Although Socrates wrote nothing, we have preserved (with more or less fidelity) several thousand pages of these unique therapy sessions. In one of these discussions, a young man approaches Socrates for help in treating a reoccurring problem with headaches upon waking in the morning—no doubt caused by the teenager’s overindulgent behavior the prior night. Socrates informs the young man that most physicians fail to treat the real cause of many physical maladies because they neglect the patient’s mental health.

In contrast, Socrates claims to have learned a technique that will effectively treat the boys’ condition: “A certain leaf, but there was a charm to go with the remedy,” Socrates explains, “and if one uttered the charm at the moment of its application, the remedy made one perfectly well; but without the charm there was no efficacy in the leaf.” Socrates then went on to engage the young boy in a long discussion about the meaning of moderation. Sobriety will obviously afford the boy a more permanent solution than the immediate relief provided by any drug.

By the end of the discussion, one realizes that Socrates was not completely forthright when describing the treatment plan since he never actually administered the leaf. Evidently, the medicinal leaf needs the charm, but the charm of philosophic inquiry does not need the addition of a drug to produce the desired effect.

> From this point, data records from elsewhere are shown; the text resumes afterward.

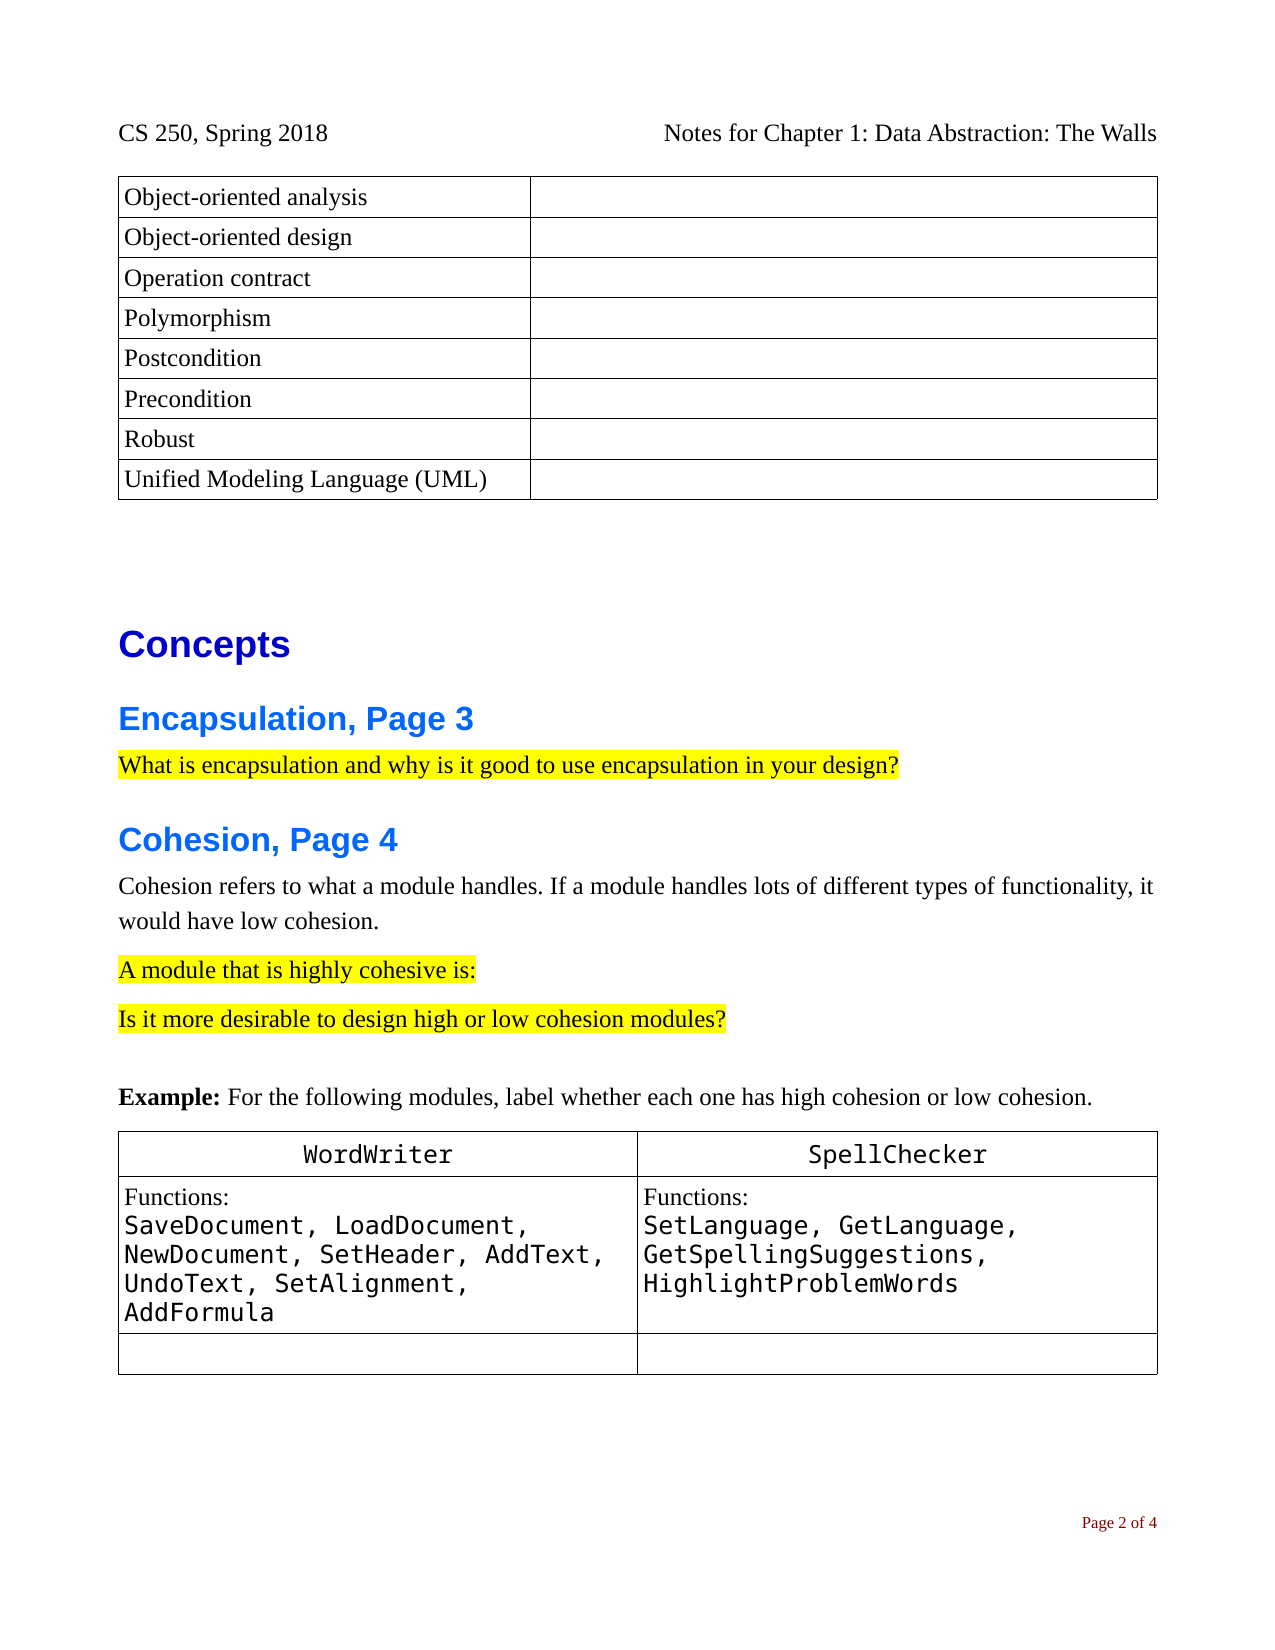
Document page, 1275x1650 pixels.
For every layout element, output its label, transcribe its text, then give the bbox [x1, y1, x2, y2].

table_cell [531, 218, 1157, 257]
table_cell [119, 1334, 637, 1374]
subtitle Encapsulation, Page 3 [118, 699, 1157, 738]
table_cell [531, 460, 1157, 499]
table_cell Object-oriented design [119, 218, 530, 257]
table_cell Postcondition [119, 339, 530, 378]
text Cohesion refers to what a module handles. If a module handles lots of different types of functionality, it would have low cohesion. [118, 871, 1157, 934]
table_cell [531, 298, 1157, 338]
table_cell [531, 339, 1157, 378]
table_cell Functions: SetLanguage, GetLanguage, GetSpellingSuggestions, HighlightProblemWords [638, 1177, 1157, 1333]
table_cell Robust [119, 419, 530, 458]
table_cell [531, 379, 1157, 418]
table_cell [638, 1334, 1157, 1374]
table_cell Unified Modeling Language (UML) [119, 460, 530, 499]
text What is encapsulation and why is it good to use encapsulation in your design? [118, 750, 1157, 779]
text A module that is highly cohesive is: [118, 955, 1157, 983]
table_cell Polymorphism [119, 298, 530, 338]
table_header WordWriter [119, 1132, 637, 1176]
table_cell [531, 177, 1157, 217]
table_cell Object-oriented analysis [119, 177, 530, 217]
table_cell [531, 258, 1157, 297]
table_cell Precondition [119, 379, 530, 418]
text Example: For the following modules, label whether each one has high cohesion or low cohesion. [118, 1082, 1157, 1110]
table_header SpellChecker [638, 1132, 1157, 1176]
table_cell Functions: SaveDocument, LoadDocument, NewDocument, SetHeader, AddText, UndoText, SetAlignment, AddFormula [119, 1177, 637, 1333]
subtitle Cohesion, Page 4 [118, 820, 1157, 859]
subtitle Concepts [118, 622, 1157, 666]
text Is it more desirable to design high or low cohesion modules? [118, 1004, 1157, 1033]
table_cell Operation contract [119, 258, 530, 297]
table_cell [531, 419, 1157, 458]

Socrates demanded that human behavior be treated as a legitimate field of scientific inquiry. Just like other sciences, he insisted that ethical claims must be validated in order to be regarded as knowledge. It was this rigorous commitment to knowledge that compelled him to admit his ignorance in spite of his sustained efforts investigating human behavior: “The one thing I know is that I know nothing.” Just as cancer research continues despite the inability to find a cure, Socrates demands that inquiry must continue in the human sciences even if many fundamental questions remain unanswered. “The duty of inquiring after what we do not know,” charges Socrates to one of his skeptical conversation partners, “will make us better and braver and less helpless than the notion that there is not even a possibility of discovering what we do not know.”